After the innocuous and even uplifting opening, The Alabama Solution quickly becomes a nightmare of a documentary, as these citizen documentarians provide the directors with glimpses of sweltering, airless buildings, bloodstained cellblock floors and one distressing story after another.
The documentary becomes a two-tiered crusade.
On the inside, we have activists like Melvin Ray and Robert Earl Council, who have spent years of their padded sentences in solitary while using the rest of the time to learn about the law and teach fellow inmates, which has made them targets for additional punitive measures. They learned under the guidance of an older generation of inmates, many of whom were veterans of the Civil Rights Movement; their work is a triumph of inherited activism, and underlines how the racial power imbalances in Alabama are part of the state's ongoing traditions, dating back to slavery. This culminates in an attempted statewide inmate strike.
On the outside, the directors follow a tip from Melvin to investigate the beating and death of a prisoner under decidedly suspicious circumstances. They follow the deceased inmate's grieving mother and crusading lawyer in search of justice at exactly the moment that the DoJ issues a report criticizing Alabama prisons. The institutions begin to push back.
With Melvin and Robert Earl, the directors have a pair of reflective heroes whose mission to chronicle and disseminate information from the prison adds suspense, as we watch them filming in darkened corners and underneath blankets, always monitoring for signals warning them about approaching guards. They aren't there for a 'wrongfully convicted' storyline. They're seeking human empathy and nothing more.
Knowing that some viewers — not, realistically, the viewers who will ever actually see this movie — will resist invocations of mercy for criminals, they balance the emotional and passionate personal narratives with incontestable facts. They concentrate on details like the drug rehabilitation wing of the hospital that, despite federal funding, has none of the programs or infrastructure to show where the money is going; or the scary deposition testimony from a wholly unapologetic guard accused of murder; or a brief and soulless interview with one of Alabama's chief legal officials, whose cold evasion is unsettling. Even if you already have internalized the argument that The Alabama Solution is building, it's easy to appreciate the care with which the argument is being built.
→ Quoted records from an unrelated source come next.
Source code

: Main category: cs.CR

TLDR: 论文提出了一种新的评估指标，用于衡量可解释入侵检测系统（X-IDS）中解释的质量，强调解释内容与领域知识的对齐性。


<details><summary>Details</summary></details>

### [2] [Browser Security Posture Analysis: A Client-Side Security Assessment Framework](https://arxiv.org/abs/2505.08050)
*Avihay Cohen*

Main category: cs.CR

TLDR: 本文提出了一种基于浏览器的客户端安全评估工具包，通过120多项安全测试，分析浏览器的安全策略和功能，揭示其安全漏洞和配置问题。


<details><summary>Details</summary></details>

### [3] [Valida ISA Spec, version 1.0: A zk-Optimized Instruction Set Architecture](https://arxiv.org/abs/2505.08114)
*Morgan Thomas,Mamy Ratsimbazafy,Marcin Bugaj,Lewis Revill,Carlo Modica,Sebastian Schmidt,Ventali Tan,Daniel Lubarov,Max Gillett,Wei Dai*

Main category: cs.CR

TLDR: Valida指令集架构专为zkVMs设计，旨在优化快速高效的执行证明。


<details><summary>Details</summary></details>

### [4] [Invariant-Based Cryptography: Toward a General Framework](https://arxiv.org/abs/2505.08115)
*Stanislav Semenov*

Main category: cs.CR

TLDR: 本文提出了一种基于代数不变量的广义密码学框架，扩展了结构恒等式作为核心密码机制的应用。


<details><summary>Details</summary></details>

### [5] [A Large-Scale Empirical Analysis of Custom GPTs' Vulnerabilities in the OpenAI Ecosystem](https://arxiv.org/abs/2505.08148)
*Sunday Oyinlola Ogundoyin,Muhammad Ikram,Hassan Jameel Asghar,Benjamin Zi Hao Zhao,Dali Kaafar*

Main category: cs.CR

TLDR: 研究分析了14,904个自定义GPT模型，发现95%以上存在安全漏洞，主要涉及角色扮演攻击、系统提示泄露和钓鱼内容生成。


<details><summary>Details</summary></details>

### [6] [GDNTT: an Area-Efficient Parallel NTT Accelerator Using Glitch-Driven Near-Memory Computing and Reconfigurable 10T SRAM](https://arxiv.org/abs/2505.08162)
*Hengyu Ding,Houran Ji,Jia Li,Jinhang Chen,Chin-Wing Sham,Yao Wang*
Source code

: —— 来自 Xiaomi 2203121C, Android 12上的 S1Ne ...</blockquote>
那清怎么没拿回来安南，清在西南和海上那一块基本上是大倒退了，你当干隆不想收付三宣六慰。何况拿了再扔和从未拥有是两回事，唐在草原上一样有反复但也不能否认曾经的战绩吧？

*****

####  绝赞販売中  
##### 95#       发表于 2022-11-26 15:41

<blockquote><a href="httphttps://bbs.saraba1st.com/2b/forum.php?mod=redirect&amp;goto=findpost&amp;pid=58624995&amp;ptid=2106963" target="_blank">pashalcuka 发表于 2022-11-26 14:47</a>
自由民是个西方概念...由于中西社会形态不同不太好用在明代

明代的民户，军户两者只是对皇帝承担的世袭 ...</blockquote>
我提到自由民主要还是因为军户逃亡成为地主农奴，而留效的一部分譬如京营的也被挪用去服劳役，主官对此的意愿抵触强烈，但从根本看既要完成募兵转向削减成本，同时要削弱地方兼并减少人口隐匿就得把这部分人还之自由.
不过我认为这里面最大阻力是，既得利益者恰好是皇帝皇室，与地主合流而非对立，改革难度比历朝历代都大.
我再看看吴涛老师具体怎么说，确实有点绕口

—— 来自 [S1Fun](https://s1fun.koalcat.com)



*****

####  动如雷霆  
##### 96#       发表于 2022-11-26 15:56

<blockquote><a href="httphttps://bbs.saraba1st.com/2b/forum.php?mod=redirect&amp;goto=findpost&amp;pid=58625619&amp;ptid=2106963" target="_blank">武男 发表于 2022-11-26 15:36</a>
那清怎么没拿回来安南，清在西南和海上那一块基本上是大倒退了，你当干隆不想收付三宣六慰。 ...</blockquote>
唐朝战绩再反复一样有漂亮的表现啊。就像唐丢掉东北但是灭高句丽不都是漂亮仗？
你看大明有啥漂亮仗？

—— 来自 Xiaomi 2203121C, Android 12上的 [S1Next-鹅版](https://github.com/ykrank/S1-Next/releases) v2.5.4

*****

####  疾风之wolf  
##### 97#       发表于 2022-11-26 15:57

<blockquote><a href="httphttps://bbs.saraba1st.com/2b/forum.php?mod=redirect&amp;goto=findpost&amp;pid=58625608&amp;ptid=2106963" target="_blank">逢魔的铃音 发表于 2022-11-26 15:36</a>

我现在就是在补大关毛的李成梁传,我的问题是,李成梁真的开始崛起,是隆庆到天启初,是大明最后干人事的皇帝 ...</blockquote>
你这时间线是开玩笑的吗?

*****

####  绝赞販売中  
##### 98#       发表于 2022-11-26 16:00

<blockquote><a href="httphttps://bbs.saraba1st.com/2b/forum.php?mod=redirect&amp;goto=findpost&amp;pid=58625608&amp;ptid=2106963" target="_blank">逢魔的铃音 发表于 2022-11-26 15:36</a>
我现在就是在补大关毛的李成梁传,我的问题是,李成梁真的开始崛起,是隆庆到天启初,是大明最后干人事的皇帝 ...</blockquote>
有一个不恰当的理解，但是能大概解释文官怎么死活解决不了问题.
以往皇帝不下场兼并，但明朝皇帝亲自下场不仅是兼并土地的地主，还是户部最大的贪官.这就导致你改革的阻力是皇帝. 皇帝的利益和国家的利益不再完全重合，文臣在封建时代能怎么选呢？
Filmmakers have been telling comparable stories for years — see Liz Garbus and Jonathan Stack's The Farm: Angola, USA, or Ava DuVernay's 13th, among many others — and the futility is baked in. This is not like Jarecki's The Jinx (Kaufman produced the second season), where it might have been possible to get justice as the destination of the storytelling process. The Alabama Solution is difficult to watch, and impossible to watch without escalating anger. There isn't easy catharsis or an easy non-Alabama solution, but it's impossible to deny that something better must be done.